**Work to complete:**
Going down the listing below, print exactly each line from the one with "right eye: (387, 105)" up to and including the one with "root of tail: (471, 180)", and skip the rest.

**Source data:**
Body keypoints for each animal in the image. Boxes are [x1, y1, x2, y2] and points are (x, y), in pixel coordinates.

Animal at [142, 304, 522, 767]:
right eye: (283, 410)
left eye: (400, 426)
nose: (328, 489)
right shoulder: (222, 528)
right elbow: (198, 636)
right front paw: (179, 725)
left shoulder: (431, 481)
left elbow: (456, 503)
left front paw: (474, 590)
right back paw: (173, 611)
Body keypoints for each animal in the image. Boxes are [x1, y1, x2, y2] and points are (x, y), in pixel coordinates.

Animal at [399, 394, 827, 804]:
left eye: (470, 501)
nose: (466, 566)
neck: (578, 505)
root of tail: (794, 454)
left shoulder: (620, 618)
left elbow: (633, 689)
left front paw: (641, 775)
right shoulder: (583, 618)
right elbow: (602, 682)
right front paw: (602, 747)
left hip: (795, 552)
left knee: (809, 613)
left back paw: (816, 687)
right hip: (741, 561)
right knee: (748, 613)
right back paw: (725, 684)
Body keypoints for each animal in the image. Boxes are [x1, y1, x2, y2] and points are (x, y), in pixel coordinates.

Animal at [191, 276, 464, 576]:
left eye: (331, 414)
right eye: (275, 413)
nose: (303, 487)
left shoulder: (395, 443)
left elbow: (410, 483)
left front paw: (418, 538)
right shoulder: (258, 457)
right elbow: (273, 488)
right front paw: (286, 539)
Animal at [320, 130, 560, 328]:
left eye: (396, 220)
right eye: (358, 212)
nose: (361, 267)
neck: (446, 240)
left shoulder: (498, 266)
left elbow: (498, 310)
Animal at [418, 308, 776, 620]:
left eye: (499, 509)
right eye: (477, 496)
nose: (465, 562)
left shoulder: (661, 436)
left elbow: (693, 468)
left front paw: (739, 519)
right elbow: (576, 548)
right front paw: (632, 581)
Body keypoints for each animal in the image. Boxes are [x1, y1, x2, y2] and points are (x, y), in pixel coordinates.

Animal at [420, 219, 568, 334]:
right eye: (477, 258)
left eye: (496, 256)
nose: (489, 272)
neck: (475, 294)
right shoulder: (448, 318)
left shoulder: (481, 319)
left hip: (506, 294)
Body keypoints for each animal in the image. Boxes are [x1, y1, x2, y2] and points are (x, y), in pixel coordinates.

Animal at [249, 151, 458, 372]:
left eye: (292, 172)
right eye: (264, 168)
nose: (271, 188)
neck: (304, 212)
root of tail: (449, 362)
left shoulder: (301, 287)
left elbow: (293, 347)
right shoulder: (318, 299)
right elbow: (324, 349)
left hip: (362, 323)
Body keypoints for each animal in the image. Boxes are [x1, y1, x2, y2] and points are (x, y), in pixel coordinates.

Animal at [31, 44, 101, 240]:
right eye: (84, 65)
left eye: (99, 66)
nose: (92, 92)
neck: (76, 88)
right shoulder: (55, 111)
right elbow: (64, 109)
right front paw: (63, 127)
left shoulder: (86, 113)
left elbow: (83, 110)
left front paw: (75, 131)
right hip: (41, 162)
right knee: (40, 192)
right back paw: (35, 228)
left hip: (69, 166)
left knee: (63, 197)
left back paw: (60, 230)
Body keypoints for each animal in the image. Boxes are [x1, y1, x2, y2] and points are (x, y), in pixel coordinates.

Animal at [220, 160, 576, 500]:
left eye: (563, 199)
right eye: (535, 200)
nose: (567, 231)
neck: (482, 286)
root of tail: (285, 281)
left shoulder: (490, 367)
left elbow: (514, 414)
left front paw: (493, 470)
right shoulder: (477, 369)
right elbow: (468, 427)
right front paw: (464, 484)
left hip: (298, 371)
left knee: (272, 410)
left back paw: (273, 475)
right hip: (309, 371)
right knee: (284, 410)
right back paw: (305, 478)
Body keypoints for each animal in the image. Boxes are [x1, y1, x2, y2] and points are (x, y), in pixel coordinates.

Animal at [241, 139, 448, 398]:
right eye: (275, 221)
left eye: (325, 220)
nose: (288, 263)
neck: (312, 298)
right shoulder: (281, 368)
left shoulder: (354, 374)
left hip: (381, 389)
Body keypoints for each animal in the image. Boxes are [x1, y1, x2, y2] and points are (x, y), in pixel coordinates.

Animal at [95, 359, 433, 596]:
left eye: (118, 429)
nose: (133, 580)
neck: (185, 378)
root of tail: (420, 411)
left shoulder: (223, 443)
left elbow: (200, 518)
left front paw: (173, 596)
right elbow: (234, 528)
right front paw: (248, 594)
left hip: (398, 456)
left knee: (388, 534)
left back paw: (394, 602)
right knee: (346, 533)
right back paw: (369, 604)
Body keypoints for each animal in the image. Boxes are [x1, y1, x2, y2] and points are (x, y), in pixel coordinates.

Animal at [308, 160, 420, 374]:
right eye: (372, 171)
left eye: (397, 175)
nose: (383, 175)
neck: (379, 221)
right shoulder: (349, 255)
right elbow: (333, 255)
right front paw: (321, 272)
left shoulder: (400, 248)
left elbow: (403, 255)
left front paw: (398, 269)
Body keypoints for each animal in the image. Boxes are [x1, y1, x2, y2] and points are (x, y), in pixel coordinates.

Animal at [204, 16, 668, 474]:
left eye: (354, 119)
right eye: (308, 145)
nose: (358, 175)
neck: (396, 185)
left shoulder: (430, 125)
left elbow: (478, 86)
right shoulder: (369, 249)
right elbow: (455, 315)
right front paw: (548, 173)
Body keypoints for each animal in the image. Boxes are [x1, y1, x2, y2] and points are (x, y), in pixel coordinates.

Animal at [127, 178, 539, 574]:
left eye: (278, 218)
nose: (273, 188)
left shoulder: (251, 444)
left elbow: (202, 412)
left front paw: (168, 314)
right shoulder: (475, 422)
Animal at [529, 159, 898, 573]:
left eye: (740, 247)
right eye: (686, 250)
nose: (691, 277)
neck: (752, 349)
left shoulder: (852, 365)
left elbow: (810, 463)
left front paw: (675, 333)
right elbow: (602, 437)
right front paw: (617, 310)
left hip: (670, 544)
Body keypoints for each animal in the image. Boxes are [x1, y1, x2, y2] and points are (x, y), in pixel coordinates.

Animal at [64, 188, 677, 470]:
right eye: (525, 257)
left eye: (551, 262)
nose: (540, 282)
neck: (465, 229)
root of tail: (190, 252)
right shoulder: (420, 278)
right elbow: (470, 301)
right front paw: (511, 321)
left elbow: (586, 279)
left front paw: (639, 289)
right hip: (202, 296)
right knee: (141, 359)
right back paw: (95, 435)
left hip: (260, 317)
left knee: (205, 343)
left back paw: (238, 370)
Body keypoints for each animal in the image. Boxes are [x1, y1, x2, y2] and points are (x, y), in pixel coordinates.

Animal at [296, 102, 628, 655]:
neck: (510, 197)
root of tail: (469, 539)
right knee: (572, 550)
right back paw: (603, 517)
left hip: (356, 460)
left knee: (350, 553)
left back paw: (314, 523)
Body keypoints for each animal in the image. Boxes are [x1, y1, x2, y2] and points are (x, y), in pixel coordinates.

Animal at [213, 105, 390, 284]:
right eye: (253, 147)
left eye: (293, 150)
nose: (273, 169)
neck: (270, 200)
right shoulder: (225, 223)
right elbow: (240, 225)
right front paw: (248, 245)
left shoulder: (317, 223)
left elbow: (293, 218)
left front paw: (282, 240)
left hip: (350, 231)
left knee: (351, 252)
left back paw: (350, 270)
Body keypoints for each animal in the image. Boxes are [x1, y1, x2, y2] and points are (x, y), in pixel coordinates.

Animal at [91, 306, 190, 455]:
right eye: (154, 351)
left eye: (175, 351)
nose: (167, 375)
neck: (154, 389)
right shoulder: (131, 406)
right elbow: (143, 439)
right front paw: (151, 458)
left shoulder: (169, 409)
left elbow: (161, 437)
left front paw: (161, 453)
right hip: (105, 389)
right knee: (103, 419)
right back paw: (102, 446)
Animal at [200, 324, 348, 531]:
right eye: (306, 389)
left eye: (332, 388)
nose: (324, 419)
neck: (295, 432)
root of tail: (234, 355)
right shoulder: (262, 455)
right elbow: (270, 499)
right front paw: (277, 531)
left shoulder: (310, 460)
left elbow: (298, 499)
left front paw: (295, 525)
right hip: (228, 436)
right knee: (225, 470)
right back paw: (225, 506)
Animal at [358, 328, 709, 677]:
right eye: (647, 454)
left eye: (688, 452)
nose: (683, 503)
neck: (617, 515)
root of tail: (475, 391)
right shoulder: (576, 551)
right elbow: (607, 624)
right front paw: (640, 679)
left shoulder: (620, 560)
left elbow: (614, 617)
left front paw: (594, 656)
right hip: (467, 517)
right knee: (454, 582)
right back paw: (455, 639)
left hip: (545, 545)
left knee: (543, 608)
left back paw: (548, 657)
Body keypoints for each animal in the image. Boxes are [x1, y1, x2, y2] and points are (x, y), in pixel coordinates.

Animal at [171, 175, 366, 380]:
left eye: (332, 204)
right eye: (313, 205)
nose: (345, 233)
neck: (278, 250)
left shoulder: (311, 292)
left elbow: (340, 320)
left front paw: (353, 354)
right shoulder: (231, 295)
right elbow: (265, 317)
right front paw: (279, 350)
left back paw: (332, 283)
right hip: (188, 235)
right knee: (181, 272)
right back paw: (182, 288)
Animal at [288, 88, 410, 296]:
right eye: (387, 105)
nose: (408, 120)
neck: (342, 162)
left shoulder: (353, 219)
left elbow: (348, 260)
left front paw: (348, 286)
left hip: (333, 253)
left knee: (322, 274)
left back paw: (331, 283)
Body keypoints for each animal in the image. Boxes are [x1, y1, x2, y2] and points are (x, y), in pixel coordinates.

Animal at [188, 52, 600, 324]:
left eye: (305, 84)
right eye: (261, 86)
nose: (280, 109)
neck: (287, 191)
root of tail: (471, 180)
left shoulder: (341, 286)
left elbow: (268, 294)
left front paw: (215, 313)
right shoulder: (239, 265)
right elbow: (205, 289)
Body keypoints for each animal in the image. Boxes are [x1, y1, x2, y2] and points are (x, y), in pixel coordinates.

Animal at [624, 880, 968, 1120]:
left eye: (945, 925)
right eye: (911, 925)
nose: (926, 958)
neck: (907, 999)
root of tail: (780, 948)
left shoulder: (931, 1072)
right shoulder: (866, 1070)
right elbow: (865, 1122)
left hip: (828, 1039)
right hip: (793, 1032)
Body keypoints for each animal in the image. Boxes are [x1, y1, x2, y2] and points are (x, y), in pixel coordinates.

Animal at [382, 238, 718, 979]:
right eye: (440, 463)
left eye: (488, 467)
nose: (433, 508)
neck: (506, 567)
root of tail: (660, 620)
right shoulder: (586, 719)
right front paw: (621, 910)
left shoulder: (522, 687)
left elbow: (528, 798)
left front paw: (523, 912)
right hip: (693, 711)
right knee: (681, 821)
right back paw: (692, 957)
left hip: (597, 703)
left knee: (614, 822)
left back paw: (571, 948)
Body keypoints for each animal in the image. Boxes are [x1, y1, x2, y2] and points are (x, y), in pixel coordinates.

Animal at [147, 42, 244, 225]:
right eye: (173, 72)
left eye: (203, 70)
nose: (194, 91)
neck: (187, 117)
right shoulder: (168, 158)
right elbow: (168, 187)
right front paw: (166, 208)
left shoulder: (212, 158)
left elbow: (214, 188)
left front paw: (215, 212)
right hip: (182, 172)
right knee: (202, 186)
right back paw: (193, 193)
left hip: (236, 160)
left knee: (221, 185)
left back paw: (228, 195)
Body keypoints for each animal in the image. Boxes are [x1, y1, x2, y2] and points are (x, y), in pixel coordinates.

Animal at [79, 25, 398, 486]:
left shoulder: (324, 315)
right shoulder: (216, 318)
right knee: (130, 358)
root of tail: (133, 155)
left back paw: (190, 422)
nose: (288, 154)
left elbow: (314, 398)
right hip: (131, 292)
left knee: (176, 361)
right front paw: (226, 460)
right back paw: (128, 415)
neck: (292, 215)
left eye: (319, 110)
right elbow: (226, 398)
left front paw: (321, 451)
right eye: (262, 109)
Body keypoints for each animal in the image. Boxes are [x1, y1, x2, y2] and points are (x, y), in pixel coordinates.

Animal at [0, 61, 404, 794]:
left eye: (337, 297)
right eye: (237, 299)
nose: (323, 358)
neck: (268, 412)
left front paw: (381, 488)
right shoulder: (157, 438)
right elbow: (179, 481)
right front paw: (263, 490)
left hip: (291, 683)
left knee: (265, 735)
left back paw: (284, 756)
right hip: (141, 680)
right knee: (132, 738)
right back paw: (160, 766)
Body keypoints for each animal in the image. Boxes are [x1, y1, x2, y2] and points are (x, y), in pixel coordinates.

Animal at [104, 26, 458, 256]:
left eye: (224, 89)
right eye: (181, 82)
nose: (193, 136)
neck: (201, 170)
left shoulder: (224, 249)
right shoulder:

**Reply:**
right eye: (387, 105)
nose: (408, 120)
neck: (342, 162)
left shoulder: (353, 219)
left elbow: (348, 260)
left front paw: (348, 286)
left hip: (333, 253)
left knee: (322, 274)
left back paw: (331, 283)
Body keypoints for each animal in the image. Boxes are [x1, y1, x2, y2] and points are (x, y), in pixel coordinates.

Animal at [188, 52, 600, 324]:
left eye: (305, 84)
right eye: (261, 86)
nose: (280, 109)
neck: (287, 191)
root of tail: (471, 180)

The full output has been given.